Re: Fw: Variegation-Vaughn-1979-1980
Dan Nelson wrote:
> Here another article from Dr. Vaughn on Variegation from the same issue of
> the Journal.
> Subject: Variegation-Vaughn-1979-1980
> Found in THJ Bulletin 11, 1979-1980 pages 33-34
> VARIEGATION IN HOSTA- by Kevin Vaughn
Preston had already sent this article to me. I had read it many years ago and
have remained impressed at the wonderful work of Dr. Kevin Vaughn. I am glad you
have forwared it to hosta-open so that all can read it. The work in pure science
lays the groundwork of understanding necessary to be more fully aware of the
REASONS WHY something is so or not so. The essence of Dr. Vaughn's work is the
explanations of the importance of plastid mutations as they affect inheritance
and explain the phenomena of chimeras. I have been studying and writing about
this subject (as a reporter, not a researcher) for many years now. I wonder how
many times must the explanations be repeated? Another 20 years? Some who write
(and edit) are indeed slow learners.
> Despite these results, I decided that I still liked HOSTA, was still
> interested in studying the variegation, and subsequently obtained a working
> collection. From this crossing work and later work using techniques of
> light and electron microscopy and biochemistry...the following conclusions
> were drawn:
> Chodat in 1919 classified variegated patterns in Hosta in one of two
> types: marginata and mediovariegata. The marginata type, represented by
> such clones as 'Louisa' and 'Frances Williams' have conspicuously lighter
> edges and a green center. Self or cross-pollinated seed from these
> varieties as the female parent give about 99% green and 1% mutant (yellow,
> white, or variegated). Mediovariegata clones, such as 'Maya' and 'Kabitan',
> in contrast to the marginata forms give a majority of mutant seedlings when
> used as the pod parent. All yellow Hosta behave in a similar manner to the
> yellow-centered forms. However, pollen from a variegated or yellow clone on
> a green plant give all green progeny.
> When one thinks about the construction of the Hosta leaf and the
> pollination process, a ready explanation pops forth for the breeding
> behavior of the variegated Hosta. The tissues from nearly all of the
> higher plants are derived from 3 layers of cells which are present at the
> growing tip of the plant. In Hosta, the central (L II) layer, or second
> layer forms the central area of the leaf and the ovules...while the L I
> forms the marginal tissue of the leaf and the epidermis (skin) of the entire
> plant.

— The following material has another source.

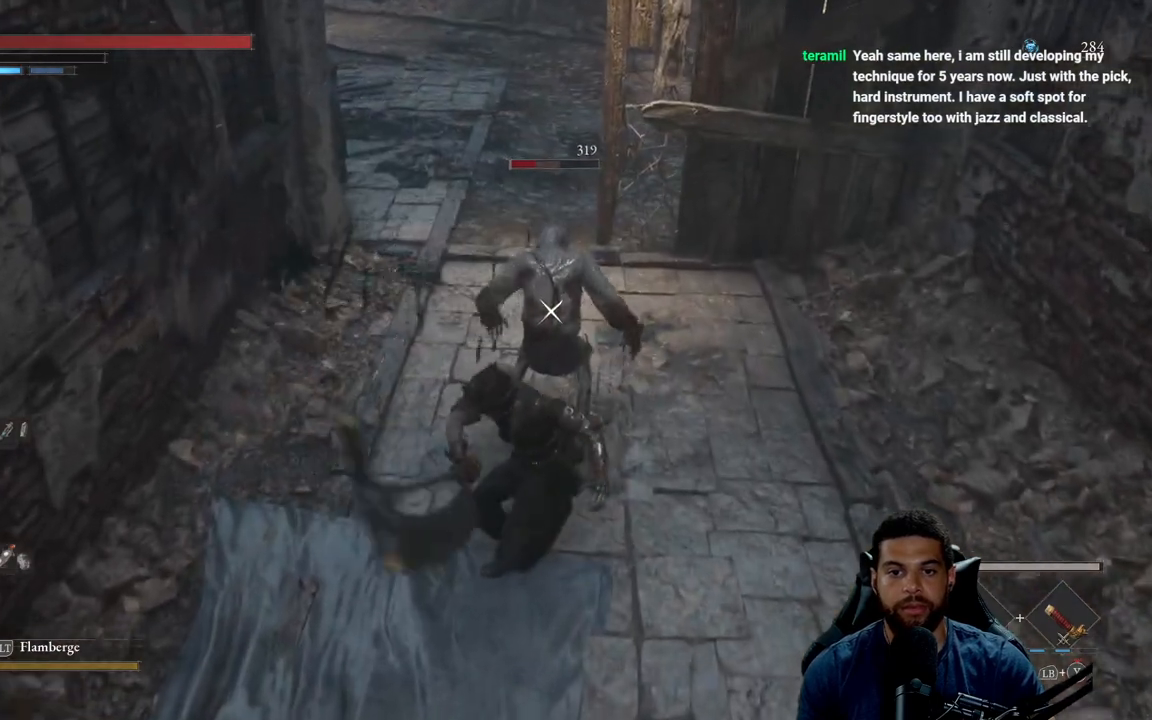
{"buttons": [], "left_stick": "up", "right_stick": "center", "events": [[50, "R1", "up"], [117, "R1", "down"], [200, "R1", "up"]]}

Thus, one would expect that since there are tiny proplastids or
> immature chloroplasts (the chlorophyll-containing body of the cell) in the
> ovules (derived from L II) that if the L II is mutant so would the
> seedlings. The pollen parent appears to have little or no influence on
> variegation. Thus one would expect that since the pollen of Hosta has
> probably no more than one proplastid and since many are supplied by the
> ovule; there is good cytological reason why only the maternal parent
> contributes the vast majority of variegation in Hosta (several exceptions
> are known, however).
> Thin sections through the capsules and leaves of Hosta show that it is
> possible for tissue from the L I to give rise to a small amount of the
> tissue from central areas of the leaf and a fraction of the total number of
> ovules. This is caused by excessive growth of the L I of "Frances Williams"
> and can give all golden sports whereas excessive growth of L II or a loss of
> L I by injury can give an all green plant.
> Recently I have begun experimentation with a series of mutagens to
> determine if it was possible to produce variegation in all green Hosta.
> Although the results are preliminary, a number of mutants have been
> produced, but a high kill rate is still common. By using less valuable
> seeds such as radish and tobacco, we are gradually working out mutagen doses
> which optimize mutation yet allow a normal amount of germination.
> Electron microscopy studies of mutant Hosta are also in their infancy.
> One of the main "whys" about Hosta was why the large number and variety of
> plastid mutants. I felt that an EM study would give us more of a clue.
> Within each chloroplast there are membranous sacs where the pigments
> (chlorophylls & carotenoids) are attached. In green plants these
> thylakoids lie in stacks whereas in the yellow 'Wogan Gold' they lie spread
> throughout the chloroplast. Interestingly some species in the tropics have
> similar levels of chloroplasts and thus these yellow Hosta may also be more
> efficient in some environments at light-gathering. Strikingly different are
> the chloroplasts of the white edge and centers of the white variegated
> clones. These varieties start with normal thylakoids and later an extreme
> swelling or 'exploding' of these thylakoids is apparent. This allows the
> pigments to be destroyed (which explains why these plastids show white
> markings). Various white clones vary to the extent of the 'exploding', with
> the cleanest white clones exploding rapidly. There appears to be even good
> biochemical reasons why certain Hosta have white or yellow variegation and
> this work will be reported in various other journals.
> This is the 100th anniversary of the use of Hosta as a research
> organism. With the many intriguing problems of this genus, it will surely
> keep scientists hopping for another 100.